● **YOUR ASSIGNMENT**
Print exactly the lines from the line with "Low-dose screening chest CT, one" to the last line of the data, please, both included.

● **DATA FOR REVIEW**
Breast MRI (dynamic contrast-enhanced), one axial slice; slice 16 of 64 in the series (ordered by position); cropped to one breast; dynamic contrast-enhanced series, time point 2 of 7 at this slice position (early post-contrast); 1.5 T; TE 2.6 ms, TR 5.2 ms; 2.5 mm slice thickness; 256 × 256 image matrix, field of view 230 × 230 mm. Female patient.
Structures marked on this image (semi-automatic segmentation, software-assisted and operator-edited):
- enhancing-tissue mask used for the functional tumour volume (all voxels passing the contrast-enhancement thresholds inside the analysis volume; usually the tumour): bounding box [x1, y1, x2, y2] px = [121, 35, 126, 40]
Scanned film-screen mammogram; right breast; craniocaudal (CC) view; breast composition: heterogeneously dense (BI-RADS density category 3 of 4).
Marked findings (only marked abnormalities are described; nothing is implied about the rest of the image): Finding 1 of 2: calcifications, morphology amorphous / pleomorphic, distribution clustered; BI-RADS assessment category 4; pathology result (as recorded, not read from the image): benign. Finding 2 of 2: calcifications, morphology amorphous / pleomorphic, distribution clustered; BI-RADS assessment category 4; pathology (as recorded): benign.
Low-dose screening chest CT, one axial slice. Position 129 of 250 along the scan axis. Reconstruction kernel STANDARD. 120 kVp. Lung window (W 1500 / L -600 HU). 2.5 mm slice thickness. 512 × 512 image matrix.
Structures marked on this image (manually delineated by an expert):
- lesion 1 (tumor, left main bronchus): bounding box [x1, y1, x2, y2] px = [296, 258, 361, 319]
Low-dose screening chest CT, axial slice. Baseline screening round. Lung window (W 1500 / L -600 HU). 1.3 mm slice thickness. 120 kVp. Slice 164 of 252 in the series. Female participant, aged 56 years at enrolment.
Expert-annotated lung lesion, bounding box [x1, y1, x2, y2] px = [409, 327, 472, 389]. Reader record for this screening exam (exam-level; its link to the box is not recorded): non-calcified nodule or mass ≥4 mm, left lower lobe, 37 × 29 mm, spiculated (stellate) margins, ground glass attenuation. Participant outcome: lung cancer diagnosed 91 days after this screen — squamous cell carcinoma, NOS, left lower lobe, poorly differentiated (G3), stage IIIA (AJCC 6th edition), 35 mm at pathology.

● **WRITTEN ANSWER**
Low-dose screening chest CT, one axial slice. Position 129 of 250 along the scan axis. Reconstruction kernel STANDARD. 120 kVp. Lung window (W 1500 / L -600 HU). 2.5 mm slice thickness. 512 × 512 image matrix.
Structures marked on this image (manually delineated by an expert):
- lesion 1 (tumor, left main bronchus): bounding box [x1, y1, x2, y2] px = [296, 258, 361, 319]
Low-dose screening chest CT, axial slice. Baseline screening round. Lung window (W 1500 / L -600 HU). 1.3 mm slice thickness. 120 kVp. Slice 164 of 252 in the series. Female participant, aged 56 years at enrolment.
Expert-annotated lung lesion, bounding box [x1, y1, x2, y2] px = [409, 327, 472, 389]. Reader record for this screening exam (exam-level; its link to the box is not recorded): non-calcified nodule or mass ≥4 mm, left lower lobe, 37 × 29 mm, spiculated (stellate) margins, ground glass attenuation. Participant outcome: lung cancer diagnosed 91 days after this screen — squamous cell carcinoma, NOS, left lower lobe, poorly differentiated (G3), stage IIIA (AJCC 6th edition), 35 mm at pathology.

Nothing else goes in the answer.